TO-DO ITEM:
Lines below containing the word "menjadi" should be copied out.

DATA FOR REVIEW:
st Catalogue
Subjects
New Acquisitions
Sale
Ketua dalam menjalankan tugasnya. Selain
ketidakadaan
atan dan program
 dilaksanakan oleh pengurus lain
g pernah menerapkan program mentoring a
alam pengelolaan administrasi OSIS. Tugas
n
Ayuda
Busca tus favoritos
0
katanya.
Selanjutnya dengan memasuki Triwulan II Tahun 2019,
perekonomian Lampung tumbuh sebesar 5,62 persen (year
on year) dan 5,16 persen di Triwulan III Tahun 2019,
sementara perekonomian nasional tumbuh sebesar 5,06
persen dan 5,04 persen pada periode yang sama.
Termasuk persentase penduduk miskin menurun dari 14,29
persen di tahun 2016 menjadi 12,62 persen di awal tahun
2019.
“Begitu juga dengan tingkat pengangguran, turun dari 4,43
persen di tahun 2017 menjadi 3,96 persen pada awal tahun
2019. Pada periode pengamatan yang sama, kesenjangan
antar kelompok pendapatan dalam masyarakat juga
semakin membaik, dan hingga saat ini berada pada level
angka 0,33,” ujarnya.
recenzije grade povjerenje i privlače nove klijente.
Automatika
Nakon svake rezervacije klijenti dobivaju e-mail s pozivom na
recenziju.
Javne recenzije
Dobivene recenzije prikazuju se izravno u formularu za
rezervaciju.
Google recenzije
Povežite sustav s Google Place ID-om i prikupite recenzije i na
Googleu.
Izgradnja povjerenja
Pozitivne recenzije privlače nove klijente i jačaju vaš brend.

* * *

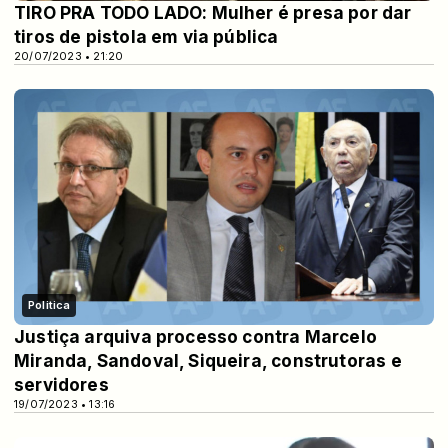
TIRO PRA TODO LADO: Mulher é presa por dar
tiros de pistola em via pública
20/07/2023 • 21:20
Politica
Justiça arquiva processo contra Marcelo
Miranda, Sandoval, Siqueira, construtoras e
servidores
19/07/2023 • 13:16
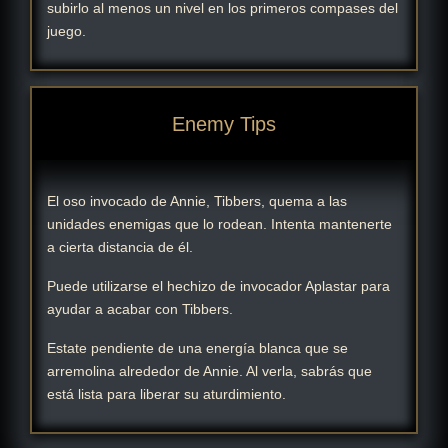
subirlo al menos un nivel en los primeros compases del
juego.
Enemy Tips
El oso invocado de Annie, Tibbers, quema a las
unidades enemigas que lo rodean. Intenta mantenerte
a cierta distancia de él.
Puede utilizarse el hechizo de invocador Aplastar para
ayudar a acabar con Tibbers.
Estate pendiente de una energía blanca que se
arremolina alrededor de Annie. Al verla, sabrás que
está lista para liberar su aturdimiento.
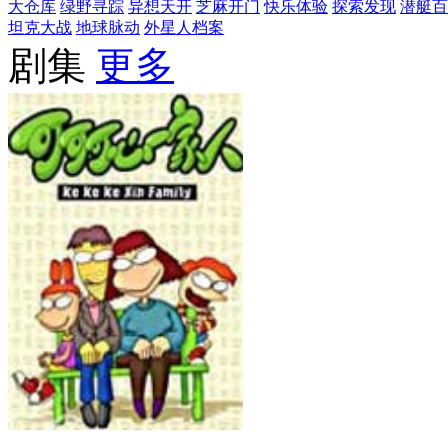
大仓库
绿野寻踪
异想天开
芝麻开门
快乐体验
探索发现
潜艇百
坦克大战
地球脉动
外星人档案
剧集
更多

REPLY:
persen di tahun 2016 menjadi 12,62 persen di awal tahun
persen di tahun 2017 menjadi 3,96 persen pada awal tahun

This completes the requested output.